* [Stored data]
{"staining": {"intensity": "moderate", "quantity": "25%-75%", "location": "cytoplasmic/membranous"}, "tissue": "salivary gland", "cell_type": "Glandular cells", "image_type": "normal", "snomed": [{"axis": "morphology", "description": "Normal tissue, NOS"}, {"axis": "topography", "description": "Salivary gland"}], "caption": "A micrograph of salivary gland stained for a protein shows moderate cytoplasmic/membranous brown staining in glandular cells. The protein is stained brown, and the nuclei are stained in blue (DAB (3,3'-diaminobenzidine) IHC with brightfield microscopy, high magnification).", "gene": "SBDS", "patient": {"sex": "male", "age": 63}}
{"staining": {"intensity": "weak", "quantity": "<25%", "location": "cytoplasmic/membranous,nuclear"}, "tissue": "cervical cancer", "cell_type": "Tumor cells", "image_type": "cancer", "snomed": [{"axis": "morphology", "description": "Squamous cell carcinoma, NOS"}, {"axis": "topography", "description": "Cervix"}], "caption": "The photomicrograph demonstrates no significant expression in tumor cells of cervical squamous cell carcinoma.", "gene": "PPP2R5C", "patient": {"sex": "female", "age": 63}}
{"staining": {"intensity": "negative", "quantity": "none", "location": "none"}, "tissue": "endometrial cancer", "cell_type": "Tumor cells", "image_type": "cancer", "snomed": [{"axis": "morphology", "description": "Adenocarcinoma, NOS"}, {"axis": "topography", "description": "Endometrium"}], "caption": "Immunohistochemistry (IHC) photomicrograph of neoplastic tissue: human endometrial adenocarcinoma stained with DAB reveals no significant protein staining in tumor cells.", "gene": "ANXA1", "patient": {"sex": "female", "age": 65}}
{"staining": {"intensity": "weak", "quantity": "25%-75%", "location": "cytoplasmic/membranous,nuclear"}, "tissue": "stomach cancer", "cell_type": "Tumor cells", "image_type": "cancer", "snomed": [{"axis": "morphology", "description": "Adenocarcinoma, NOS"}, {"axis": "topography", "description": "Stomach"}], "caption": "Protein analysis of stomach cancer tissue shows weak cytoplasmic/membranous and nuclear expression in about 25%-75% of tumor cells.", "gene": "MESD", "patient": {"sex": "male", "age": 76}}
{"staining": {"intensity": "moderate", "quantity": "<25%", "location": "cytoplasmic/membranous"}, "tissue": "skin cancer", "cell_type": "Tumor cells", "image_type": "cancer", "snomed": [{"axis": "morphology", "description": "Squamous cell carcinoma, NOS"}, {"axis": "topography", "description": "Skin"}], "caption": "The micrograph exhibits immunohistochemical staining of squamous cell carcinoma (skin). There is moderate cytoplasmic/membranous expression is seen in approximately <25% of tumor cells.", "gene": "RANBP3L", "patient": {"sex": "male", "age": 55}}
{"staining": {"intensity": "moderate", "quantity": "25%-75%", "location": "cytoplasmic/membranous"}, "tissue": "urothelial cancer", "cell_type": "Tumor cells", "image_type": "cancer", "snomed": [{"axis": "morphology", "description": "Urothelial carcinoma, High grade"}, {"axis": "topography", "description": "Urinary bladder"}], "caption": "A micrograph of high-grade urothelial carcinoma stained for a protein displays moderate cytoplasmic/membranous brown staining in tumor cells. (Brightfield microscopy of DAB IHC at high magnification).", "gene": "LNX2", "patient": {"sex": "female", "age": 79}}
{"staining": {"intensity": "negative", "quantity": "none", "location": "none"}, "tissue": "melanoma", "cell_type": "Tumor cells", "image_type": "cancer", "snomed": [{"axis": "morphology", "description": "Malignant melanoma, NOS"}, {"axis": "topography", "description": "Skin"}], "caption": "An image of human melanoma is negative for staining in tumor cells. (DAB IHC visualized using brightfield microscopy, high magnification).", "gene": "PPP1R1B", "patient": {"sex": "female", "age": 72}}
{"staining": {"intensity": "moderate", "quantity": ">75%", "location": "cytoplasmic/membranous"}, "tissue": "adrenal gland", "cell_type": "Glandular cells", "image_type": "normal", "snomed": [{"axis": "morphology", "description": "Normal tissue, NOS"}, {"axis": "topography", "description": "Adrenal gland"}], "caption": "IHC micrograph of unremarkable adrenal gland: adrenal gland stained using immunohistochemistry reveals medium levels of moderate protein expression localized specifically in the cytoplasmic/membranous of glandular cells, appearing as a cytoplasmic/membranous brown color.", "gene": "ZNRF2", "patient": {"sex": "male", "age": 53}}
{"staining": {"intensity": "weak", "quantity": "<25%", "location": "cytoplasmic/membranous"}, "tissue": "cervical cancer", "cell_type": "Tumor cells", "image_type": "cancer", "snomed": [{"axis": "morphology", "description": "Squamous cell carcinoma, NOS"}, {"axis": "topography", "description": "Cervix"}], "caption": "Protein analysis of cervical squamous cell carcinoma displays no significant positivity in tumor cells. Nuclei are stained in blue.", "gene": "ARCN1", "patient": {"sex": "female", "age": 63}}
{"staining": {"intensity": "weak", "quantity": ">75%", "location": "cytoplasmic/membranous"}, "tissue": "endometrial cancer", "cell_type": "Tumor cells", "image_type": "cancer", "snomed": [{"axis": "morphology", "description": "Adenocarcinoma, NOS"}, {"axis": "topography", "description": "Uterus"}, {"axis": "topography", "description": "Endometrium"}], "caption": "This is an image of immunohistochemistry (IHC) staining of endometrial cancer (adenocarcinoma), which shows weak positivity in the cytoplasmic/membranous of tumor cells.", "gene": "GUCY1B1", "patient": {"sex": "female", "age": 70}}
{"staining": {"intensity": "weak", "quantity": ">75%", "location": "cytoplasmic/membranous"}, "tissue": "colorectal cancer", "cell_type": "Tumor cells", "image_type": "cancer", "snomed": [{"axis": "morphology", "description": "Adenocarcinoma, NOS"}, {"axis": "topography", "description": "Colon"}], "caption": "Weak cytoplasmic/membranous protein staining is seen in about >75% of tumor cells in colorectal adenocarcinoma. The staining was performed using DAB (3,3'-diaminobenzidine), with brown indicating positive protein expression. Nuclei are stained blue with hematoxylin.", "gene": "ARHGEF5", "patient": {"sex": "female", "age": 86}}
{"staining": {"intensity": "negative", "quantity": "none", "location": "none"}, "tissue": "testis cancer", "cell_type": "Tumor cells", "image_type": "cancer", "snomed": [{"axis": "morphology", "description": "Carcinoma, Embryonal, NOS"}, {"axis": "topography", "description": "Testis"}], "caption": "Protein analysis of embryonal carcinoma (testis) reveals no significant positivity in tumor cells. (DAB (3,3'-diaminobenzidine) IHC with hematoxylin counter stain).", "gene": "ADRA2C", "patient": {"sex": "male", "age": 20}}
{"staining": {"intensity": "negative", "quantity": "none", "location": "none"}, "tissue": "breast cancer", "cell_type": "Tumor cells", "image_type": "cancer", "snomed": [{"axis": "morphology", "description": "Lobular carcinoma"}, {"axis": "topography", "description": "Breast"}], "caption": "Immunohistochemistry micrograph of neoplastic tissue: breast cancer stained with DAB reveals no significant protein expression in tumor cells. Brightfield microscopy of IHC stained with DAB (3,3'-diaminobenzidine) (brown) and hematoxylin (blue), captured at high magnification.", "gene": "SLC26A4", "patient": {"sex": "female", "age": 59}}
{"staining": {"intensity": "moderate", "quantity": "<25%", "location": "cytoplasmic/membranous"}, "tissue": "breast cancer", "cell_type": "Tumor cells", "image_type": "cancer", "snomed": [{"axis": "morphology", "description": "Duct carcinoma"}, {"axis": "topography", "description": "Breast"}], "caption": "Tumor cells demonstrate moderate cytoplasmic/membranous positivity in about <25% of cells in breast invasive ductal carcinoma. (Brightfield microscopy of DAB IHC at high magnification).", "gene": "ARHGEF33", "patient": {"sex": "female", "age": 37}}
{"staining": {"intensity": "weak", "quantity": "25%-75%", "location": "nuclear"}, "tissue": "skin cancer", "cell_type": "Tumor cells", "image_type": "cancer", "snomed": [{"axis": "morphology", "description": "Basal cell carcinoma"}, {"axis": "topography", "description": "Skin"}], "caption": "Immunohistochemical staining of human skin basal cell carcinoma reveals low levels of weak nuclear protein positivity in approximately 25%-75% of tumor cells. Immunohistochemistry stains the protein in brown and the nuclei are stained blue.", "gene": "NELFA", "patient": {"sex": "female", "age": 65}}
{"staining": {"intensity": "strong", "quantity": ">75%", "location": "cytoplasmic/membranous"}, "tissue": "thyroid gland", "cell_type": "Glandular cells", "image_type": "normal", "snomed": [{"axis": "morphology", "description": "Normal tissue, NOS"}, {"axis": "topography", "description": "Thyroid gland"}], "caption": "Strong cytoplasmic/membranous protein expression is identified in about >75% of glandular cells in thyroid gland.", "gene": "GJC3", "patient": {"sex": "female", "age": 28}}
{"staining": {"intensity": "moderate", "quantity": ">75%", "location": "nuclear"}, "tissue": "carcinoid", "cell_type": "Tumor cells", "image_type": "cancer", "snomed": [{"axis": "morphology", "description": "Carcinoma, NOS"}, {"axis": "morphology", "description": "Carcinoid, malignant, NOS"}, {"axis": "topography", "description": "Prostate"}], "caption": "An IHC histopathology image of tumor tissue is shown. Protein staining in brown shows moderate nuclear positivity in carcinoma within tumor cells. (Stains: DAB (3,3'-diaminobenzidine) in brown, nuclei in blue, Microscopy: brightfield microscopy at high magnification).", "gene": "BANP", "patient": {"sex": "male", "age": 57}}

* [WHAT IS REQUIRED] The lines running from the start of the data through the one that contains "photomicrograph demonstrates no" should be reproduced exactly, and only those.

* [ANSWER TO THE EXERCISE]
{"staining": {"intensity": "moderate", "quantity": "25%-75%", "location": "cytoplasmic/membranous"}, "tissue": "salivary gland", "cell_type": "Glandular cells", "image_type": "normal", "snomed": [{"axis": "morphology", "description": "Normal tissue, NOS"}, {"axis": "topography", "description": "Salivary gland"}], "caption": "A micrograph of salivary gland stained for a protein shows moderate cytoplasmic/membranous brown staining in glandular cells. The protein is stained brown, and the nuclei are stained in blue (DAB (3,3'-diaminobenzidine) IHC with brightfield microscopy, high magnification).", "gene": "SBDS", "patient": {"sex": "male", "age": 63}}
{"staining": {"intensity": "weak", "quantity": "<25%", "location": "cytoplasmic/membranous,nuclear"}, "tissue": "cervical cancer", "cell_type": "Tumor cells", "image_type": "cancer", "snomed": [{"axis": "morphology", "description": "Squamous cell carcinoma, NOS"}, {"axis": "topography", "description": "Cervix"}], "caption": "The photomicrograph demonstrates no significant expression in tumor cells of cervical squamous cell carcinoma.", "gene": "PPP2R5C", "patient": {"sex": "female", "age": 63}}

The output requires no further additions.